Tiago Neto, de 24 anos, está a frequentar o mestrado de Direito e Gestão na Faculdade de Direito da Católica porque sempre teve a certeza de que queria trabalhar “numa área mais económica”. O programa garante-lhe uma saída profissional e o contacto directo com professores que não são “puramente académicos”. “São advogados e toda a forma de dar a aula é diferente. Acompanham processos actuais, dão-nos um olhar sobre a realidade”, explica. Tiago Neto acredita que o raciocínio matemático “ajuda muito um advogado” e, para frequentar o mestrado, teve de fazer um curso intensivo de Finanças e Excel e ganhar competências na área da Gestão que a sua licenciatura não oferece.

Também Miguel Marques, de 22 anos, licenciado em Direito na Nova, dá por bem gastos os 14 mil euros do mestrado em Direito Law in a European and Global Context da Católica. “Temos professores que vêm das melhores faculdades do mundo, de Harvard ou de Oxford, os mais reconhecidos na área. E quando analisei a informação sobre o programa, isso incentivou-me. Nas aulas sentamo-nos em ‘U’ e falamos constantemente, debatemos ideias. É uma experiência muito boa”, descreve.

Na Escola de Direito da Universidade do Minho, Clara Calheiros explica o aumento da procura pelos mestrados (como continuação dos estudos universitários) com o facto de a licenciatura ter sido reduzida para quatro anos depois de Bolonha. Isto “impede que o licenciado possa especializar-se num domínio jurídico (que era possível nas licenciaturas com cinco anos), facto que se colmata com a frequência da parte curricular do mestrado”. Outro motivo é a exigência pelo Centro de Estudos Judiciários “de que os candidatos a ingressar nas magistraturas sejam detentores do grau de mestre”.

A presidente da Escola de Direito do Minho não critica o facto de os mestrados serem cada vez menos um passo para produzir investigação. “Significa que é preciso olhar para este programa de uma forma distinta. Continuam a existir trabalhos de elevada qualidade científica reconhecidos como tal”, garante. Ainda assim, a escola tentou não “desvirtuar” a matriz original destes programas e Clara Calheiros diz que as mudanças se deram mais no perfil dos alunos: na sua maioria, não têm pretensões de uma carreira académica.

Escolas-empresas?

Problema a resolver: Prossiga o texto sobre os mestrados em Direito a partir do ponto em que termina. As linhas mais abaixo não têm qualquer papel aqui.

Dados de entrada:

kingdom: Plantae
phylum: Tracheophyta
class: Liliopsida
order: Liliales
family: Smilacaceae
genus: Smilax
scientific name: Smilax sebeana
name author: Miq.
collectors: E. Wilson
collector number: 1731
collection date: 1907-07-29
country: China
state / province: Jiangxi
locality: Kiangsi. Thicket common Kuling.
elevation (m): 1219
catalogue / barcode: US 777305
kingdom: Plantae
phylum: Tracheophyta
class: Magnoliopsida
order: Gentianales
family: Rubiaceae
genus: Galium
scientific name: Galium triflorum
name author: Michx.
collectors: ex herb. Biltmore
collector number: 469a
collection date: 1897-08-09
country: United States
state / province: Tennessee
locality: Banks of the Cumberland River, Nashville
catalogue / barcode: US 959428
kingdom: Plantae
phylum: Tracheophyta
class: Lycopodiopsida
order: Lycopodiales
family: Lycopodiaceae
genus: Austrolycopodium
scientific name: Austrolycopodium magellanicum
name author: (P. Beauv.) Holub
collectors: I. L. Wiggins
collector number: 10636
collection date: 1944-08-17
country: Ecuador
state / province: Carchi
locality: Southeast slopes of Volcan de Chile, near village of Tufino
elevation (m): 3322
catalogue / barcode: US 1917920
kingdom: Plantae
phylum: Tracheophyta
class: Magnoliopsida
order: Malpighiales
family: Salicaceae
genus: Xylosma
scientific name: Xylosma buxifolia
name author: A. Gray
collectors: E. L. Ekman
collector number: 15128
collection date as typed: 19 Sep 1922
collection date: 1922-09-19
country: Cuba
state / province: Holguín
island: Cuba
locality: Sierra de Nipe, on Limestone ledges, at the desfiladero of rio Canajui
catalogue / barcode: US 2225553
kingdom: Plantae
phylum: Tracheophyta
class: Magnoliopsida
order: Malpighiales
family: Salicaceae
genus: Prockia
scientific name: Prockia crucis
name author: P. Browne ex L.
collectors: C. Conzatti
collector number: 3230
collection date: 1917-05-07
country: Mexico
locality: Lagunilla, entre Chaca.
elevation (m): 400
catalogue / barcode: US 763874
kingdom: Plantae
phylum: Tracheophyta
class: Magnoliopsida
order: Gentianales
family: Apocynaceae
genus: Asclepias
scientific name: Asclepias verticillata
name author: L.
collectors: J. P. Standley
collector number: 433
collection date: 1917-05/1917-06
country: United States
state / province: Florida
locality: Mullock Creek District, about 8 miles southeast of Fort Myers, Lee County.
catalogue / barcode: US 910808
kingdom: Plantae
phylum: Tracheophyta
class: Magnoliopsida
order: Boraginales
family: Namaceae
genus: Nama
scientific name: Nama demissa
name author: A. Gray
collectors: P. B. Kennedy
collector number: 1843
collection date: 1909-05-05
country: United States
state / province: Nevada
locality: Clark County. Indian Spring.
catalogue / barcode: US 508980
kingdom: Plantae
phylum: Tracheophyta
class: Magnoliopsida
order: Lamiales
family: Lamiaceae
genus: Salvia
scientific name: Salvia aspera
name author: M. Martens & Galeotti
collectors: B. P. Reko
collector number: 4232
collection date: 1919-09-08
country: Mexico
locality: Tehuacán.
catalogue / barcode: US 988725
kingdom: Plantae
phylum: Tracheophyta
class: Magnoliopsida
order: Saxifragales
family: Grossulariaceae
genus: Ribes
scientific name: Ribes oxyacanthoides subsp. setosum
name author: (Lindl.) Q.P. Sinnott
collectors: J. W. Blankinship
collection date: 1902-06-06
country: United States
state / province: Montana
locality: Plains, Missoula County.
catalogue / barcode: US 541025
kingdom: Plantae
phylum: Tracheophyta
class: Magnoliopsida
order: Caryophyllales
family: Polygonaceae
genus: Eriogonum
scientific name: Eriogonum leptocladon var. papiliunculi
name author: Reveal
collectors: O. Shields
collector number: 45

Resposta:
A competição pelos melhores estudantes e pelos melhores professores trouxe desafios às instituições de ensino e, sobretudo, na área da gestão, é visível o investimento numa imagem cuidada, sites atractivos e em inglês, que mostram todas as vantagens da escola, desde a posição nos rankings internacionais ao estilo de vida que Portugal pode oferecer. A escassez de recursos, os cortes orçamentais - das famílias e das universidades - desafiou as instituições a procurarem ferramentas de divulgação que, até agora, não usavam. Multiplicaram-se parcerias com outras escolas estrangeiras, as visitas a países considerados “chave” e estreitaram-se relações com os antigos alunos, que são, afinal, os melhores embaixadores.

“A Faculdade de Economia do Porto tem desenvolvido desde há alguns anos um trabalho próximo com os alumni, com as empresas e os empregadores em geral, para perceber como servir melhor esses públicos”, diz José Varejão, director da FEP.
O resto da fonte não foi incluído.